■ Do this ■
Extend the reviews of Alicia Bay Laurel's music below with a few more sentences, starting right after the last line shown.

■ Extract to read ■
______________________________
Review by "Psyche Van Het Folk" radio host and webmaster Gerald Van Waes in Antwerp, Belgium
November, 2005

In 1971, Alicia was in her twenties when she started to live in a hippie commune, and had published a kind of handbook for hippies wanting to live in nature and enjoy a child-like innocence and joy. The book, now in reprint- contains charming drawings and became a successful bestseller. Between 1968 and 1975 she wrote additional songs for it, which were all but one, recorded in 2000.
The music has an underlying similar kind of deliberate naivety to enjoy life with a certain practical minimalism, which is feminine, charming and lovely. The songs are short. The stylistic folk simplicities just here and there (like on "In the Morning") are completely forgivable or still suitable because of its strong inner sweetness, which works like a winking eye to inner wish for love, and which still works as a ode to life. There has been attention to some variety in guitar playing. There are also stylistic surprises, like original bluesy interpretations, or an open tuning track called "Vai raga" with Indian flavour, or a 40 voice choir interpretation of the opening track as a perfect closer.

This is a very nice and lovely album which is suitable for repeated listening experiences and which grows with each listen. (I discovered this album through a Japanese collector’s list of psychedelic folk). The album itself is like a resume of one life's experience in a certain world of existence.

Review on Amazon.com
by Pam Hanna
November 19, 2001

A Kaleidoscope of Musical Colors

Many-colored songs from Alicia Bay Laurel's popular book (now in its second edition) "Living on the Earth" is a one-woman show.  Just as she writes and illustrates her book, she accompanies herself on guitar and even harmonizes with herself in such pieces as "Vai Raga" with the lovely musical effects of D-modal tuning (illustrated in the line-notes). The combination of a voice as pure and clear as a waterfall and deliciously resonant guitar chords twang the consciousness nicely.  Instrumentals are mellow and soothing ("Waterfall").

There is a fair amount of philosophy and social observation here.  "I'm gonna blossom in my own care./  Gonna give myself the time that I need./  Gonna pick a blossom, put it in my waving hair/ And let the blooming flowers go to seed."  And,  "The city trip of being hip/ And paying lip service to law/.  First was fun, but then the sun/ Went away and I had to give/. You must pay/ for the way/ you live."  And "Experiences endlessly follow each other/ Let them go by, you'll see as the world turns/ Each one teaches you that God is your lover./

…As well as one autobiographical tune "1966" - with cool West-Coast modern chords.

But the most striking and memorable song on the album, in my opinion, is "In the Morning."  Reminiscent of simple Shaker words and tune, a quilt spreads out before your eyes.  First sung by Alicia with her guitar and then at the end by the Occidental Community Choir (Ramon Sender did the arrangement and directed the choir).  "Rise ye early by morning's dew/, And wash out your mouth and the rest of ye, too/.  Don't take ye no worry if the water's too cold/ It's years of cold washing that prevents growing old."
______________________________
■ Dataset content ■
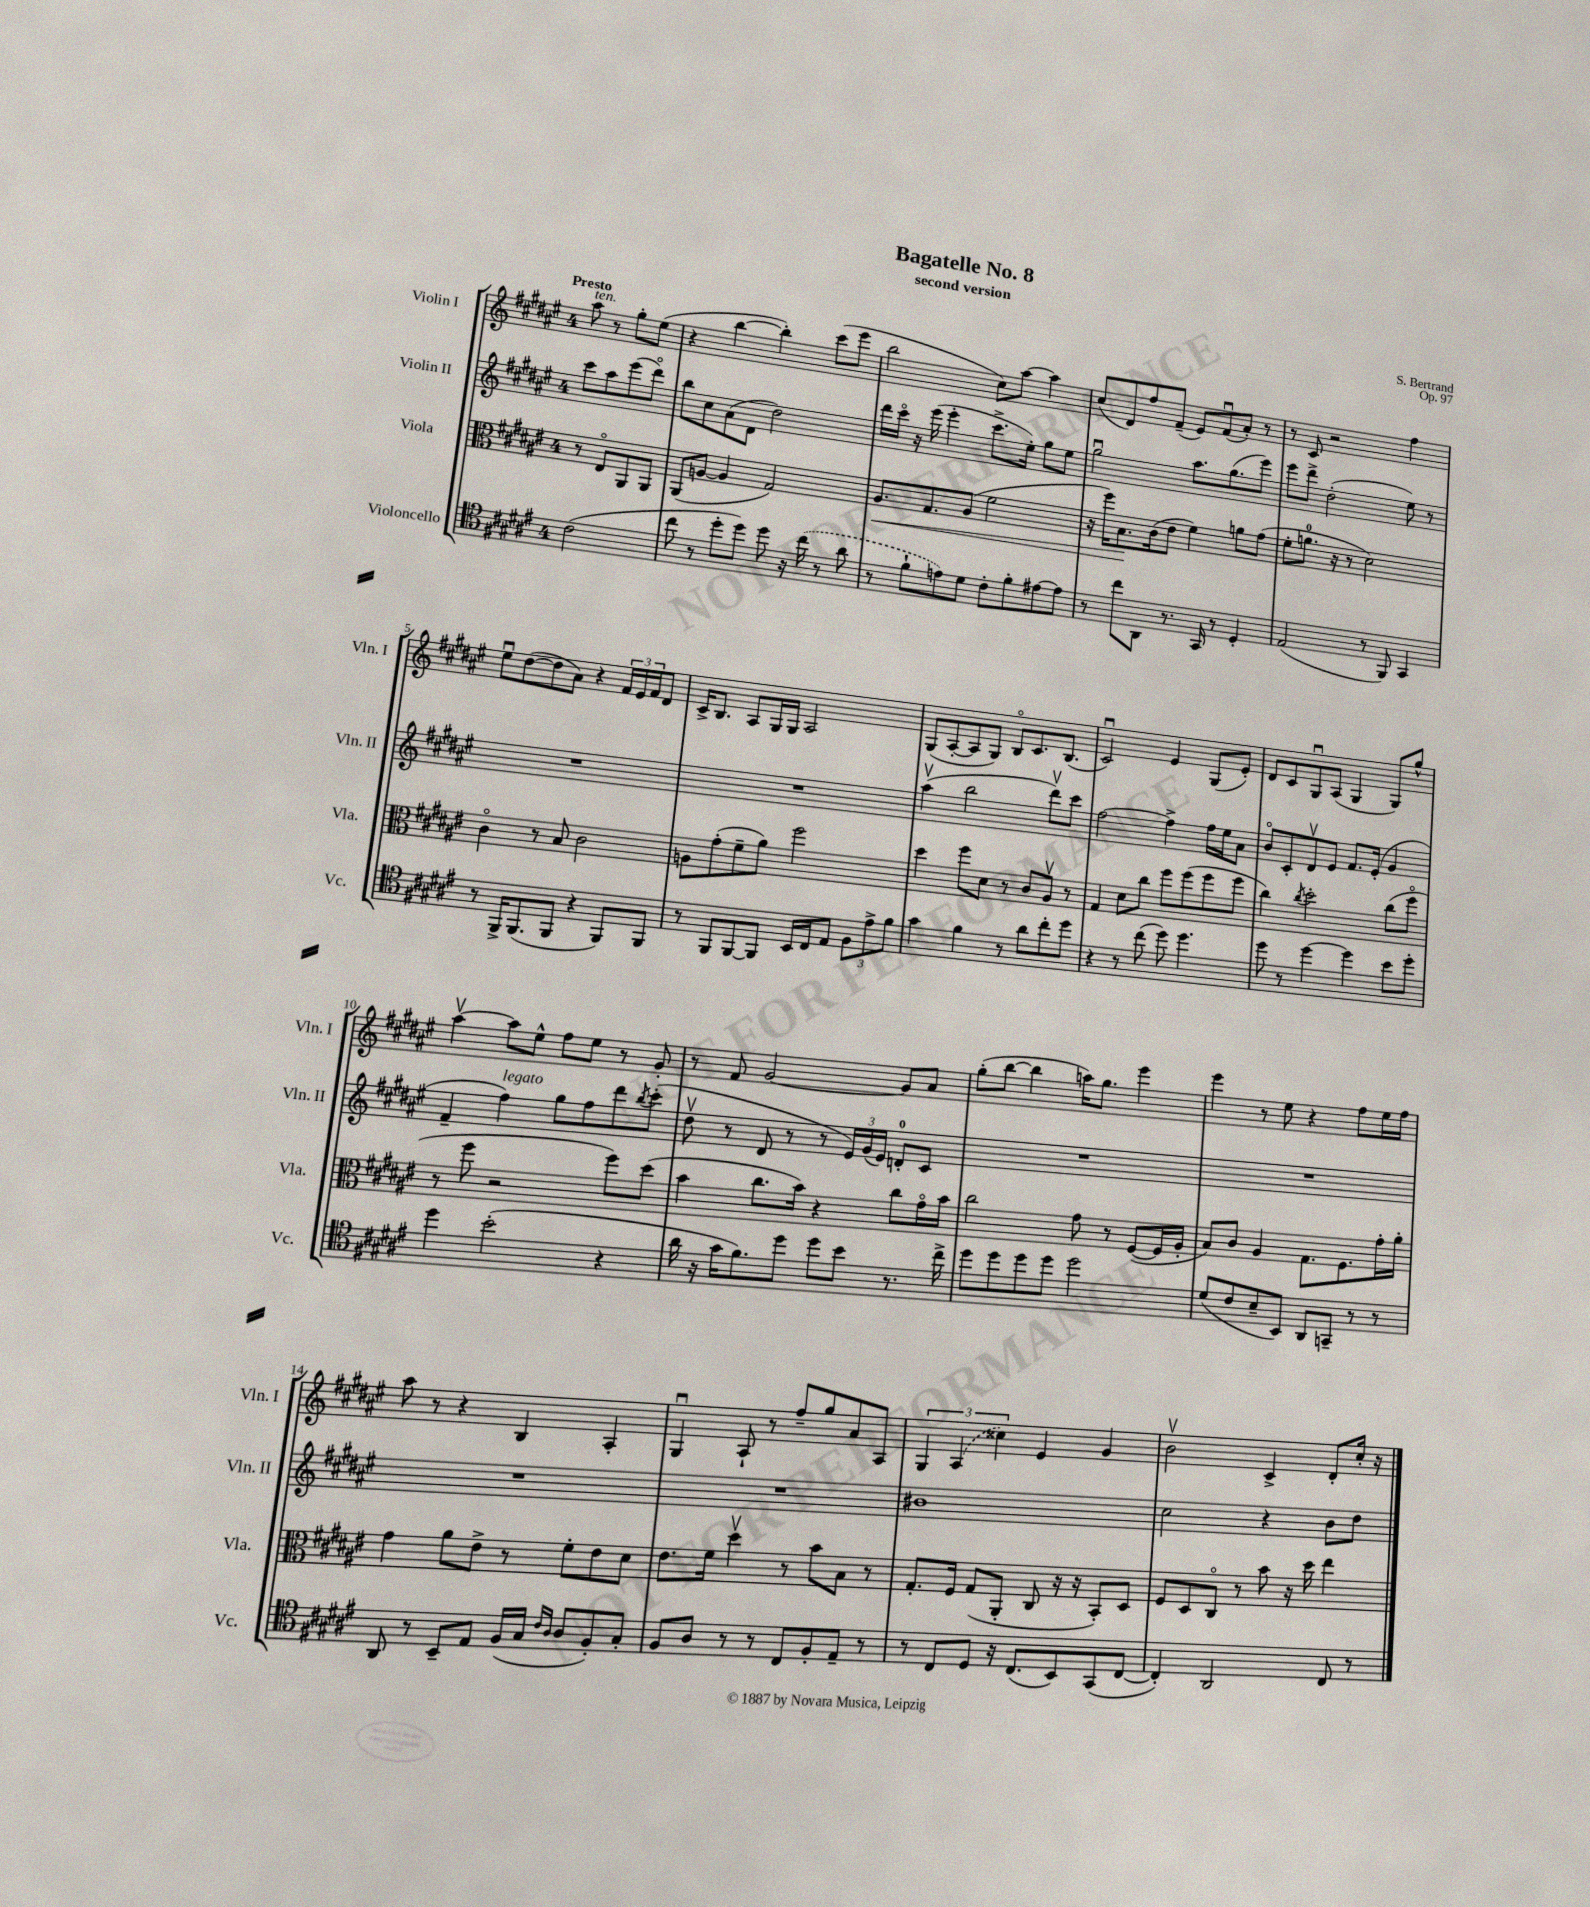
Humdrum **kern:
______________________________
■ Task answer ■
"In the morning, in the morning/ With the first light ye rise/ And keep your mouth closed/ And open your eyes./ In the morning, in the morning/ When the first light is new/ Come rise ye and roll ye/ In the sweet morning dew./

A rainbow of an album.  Well worth it.

 

Review on Amazon.com
By Tracy Dove-Coppen
January 12, 2002

Magical and Beautiful and Pure!

When you hear the sweet, pure voice of Alicia Bay Laurel and her music, fragrant with innocence and simplicity, her songs will become a part of your own heart song. The entire cd is so delightful and wonderful. She plays the guitar beautifully and skillfully. The lyrics and music flow together creating a joyful awareness of the earth and our place in it. This CD is a magical celebration of living on the earth.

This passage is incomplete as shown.